**Text excerpt**.
— START —

A shareholder represented by proxy shall issue a power of attorney which shall be dated and signed by the shareholder. If issued by a legal entity, the power of attorney shall be accompanied by registration certificate or, if not applicable, equivalent documents of authority. Power of attorney forms for those shareholders wishing to participate by proxy will be available on the company’s website www.coalalife.com. The original version of the power of attorney shall also be presented at the meeting.

Proxy collection

The board of directors has decided, pursuant to Chapter 7, Section 4, Paragraph 2 of the Swedish Companies Act and the company’s articles of association, to apply the possibility of proxy collection in conjunction with the extraordinary general meeting. This means that shareholders who do not wish to participate in person at the meeting can submit a power of attorney to a representative appointed by the company, who participates in the meeting on behalf of the shareholder and votes in accordance with the shareholder’s instructions. The representative appointed by the company may not be a member of the board of directors or the CEO of the company. Shareholders who wish to make use of this opportunity must complete and sign a special power of attorney form which will be available on the company’s website, www.coalalife.com. If issued by a legal entity, the power of attorney shall be accompanied by registration certificate or, if not applicable, equivalent documents of authority.

Processing of personal data

For information regarding how your personal data is processed in connection with the extraordinary general meeting, please refer to the privacy policy on Euroclear Sweden AB’s website, https://www.euroclear.com/dam/ESw/Legal/Privacy-notice-bolagsstammor-engelska.pdf.

Proposed agenda

  1. Opening of the meeting and election of chairman of the meeting
  2. Preparation and approval of the voting list
  3. Approval of the agenda
  4. Election of one or two persons who shall approve the minutes of the meeting
  5. Determination of whether the meeting has been duly convened
  6. Determination of the number of members of the board of directors
  7. Election of a new member of the board of directors
  8. Determination of the fees payable to the members of the board of directors
  9. Resolution regarding changes to the articles of association and issuance of units consisting of new shares and warrants with preferential rights for the company’s shareholders (the “Rights Issue”)
  10. Resolution regarding issuance of additional units consisting of new shares and warrants with deviation from the shareholders’ preferential rights to enable set-off of convertible loan and additional allocation in the event of oversubscription in the Rights Issue (the “Expansion Option”)
  11. Resolution regarding issuance of new shares with deviation from the shareholders’ preferential rights to enable payment of commitment consideration to guarantors in the Rights Issue in the form of new shares (the “Commitment Consideration Issue”)
  12. Closing of the meeting

The nomination committee’s proposed resolutions

The nomination committee consists of Anders Rodebjer (representing 20 North Street CO AB), Nils-Holger Olsson (representing Åke Sundvall Holding AB), Magnus Sörlander and the chairman of the board of directors (Per Carendi). The nomination committee has presented the following proposed resolutions in relation to items 1 and 6-8 in the proposed agenda.

— END —

**Lines from a data source**.
— START —

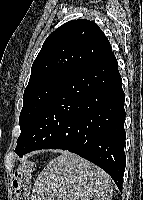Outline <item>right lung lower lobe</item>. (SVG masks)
<instances>
[{
	"mask_svg": "<svg viewBox=\"0 0 143 200\" xmlns=\"http://www.w3.org/2000/svg\"><path fill=\"white\" fill-rule=\"evenodd\" d=\"M125 94L114 53L78 70L49 98L17 152L68 150L105 170L122 192Z\"/></svg>",
	"mask_w": 143,
	"mask_h": 200,
	"instance_id": "98d812e1",
	"label": "right lung lower lobe"
}]
</instances>
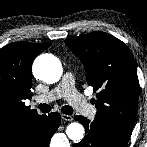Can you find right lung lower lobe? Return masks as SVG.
Here are the masks:
<instances>
[{
  "mask_svg": "<svg viewBox=\"0 0 147 147\" xmlns=\"http://www.w3.org/2000/svg\"><path fill=\"white\" fill-rule=\"evenodd\" d=\"M60 121L57 112L40 115L0 139V147H48Z\"/></svg>",
  "mask_w": 147,
  "mask_h": 147,
  "instance_id": "obj_1",
  "label": "right lung lower lobe"
}]
</instances>
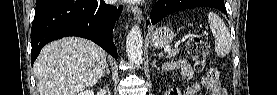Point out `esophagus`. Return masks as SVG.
<instances>
[{
  "instance_id": "obj_1",
  "label": "esophagus",
  "mask_w": 277,
  "mask_h": 95,
  "mask_svg": "<svg viewBox=\"0 0 277 95\" xmlns=\"http://www.w3.org/2000/svg\"><path fill=\"white\" fill-rule=\"evenodd\" d=\"M128 9L133 13L135 20L140 23L142 21V12L138 7L128 6Z\"/></svg>"
}]
</instances>
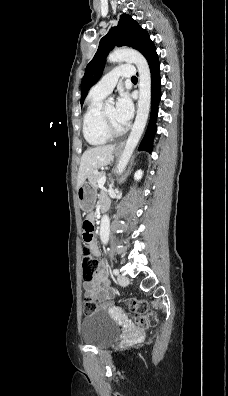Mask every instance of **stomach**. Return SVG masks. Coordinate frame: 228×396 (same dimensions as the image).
I'll list each match as a JSON object with an SVG mask.
<instances>
[{
	"mask_svg": "<svg viewBox=\"0 0 228 396\" xmlns=\"http://www.w3.org/2000/svg\"><path fill=\"white\" fill-rule=\"evenodd\" d=\"M115 154H118V150H115ZM97 197L96 188L93 187L90 182H84L79 188H77V198L79 206L83 212H91L95 206Z\"/></svg>",
	"mask_w": 228,
	"mask_h": 396,
	"instance_id": "obj_1",
	"label": "stomach"
}]
</instances>
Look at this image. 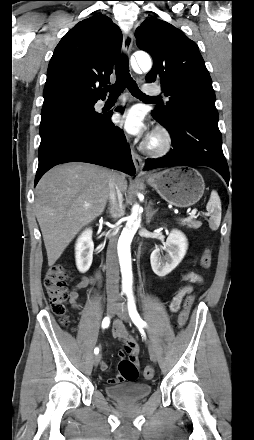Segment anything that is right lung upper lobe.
<instances>
[{
	"instance_id": "right-lung-upper-lobe-1",
	"label": "right lung upper lobe",
	"mask_w": 254,
	"mask_h": 440,
	"mask_svg": "<svg viewBox=\"0 0 254 440\" xmlns=\"http://www.w3.org/2000/svg\"><path fill=\"white\" fill-rule=\"evenodd\" d=\"M122 33L105 15L77 23L61 39L50 60L43 92L44 101L58 95H79L98 100L109 82L119 54Z\"/></svg>"
}]
</instances>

— END —

**Short exercise A**. According to the meeting notice, who may not serve as the representative the company appoints for proxy collection?
**Short exercise B**. List everyone the meeting notice names as a member of the nomination committee.

**Written answer A**. A member of the board of directors or the CEO of the company.

**Written answer B**. Anders Rodebjer, Nils-Holger Olsson, Magnus Sörlander, Per Carendi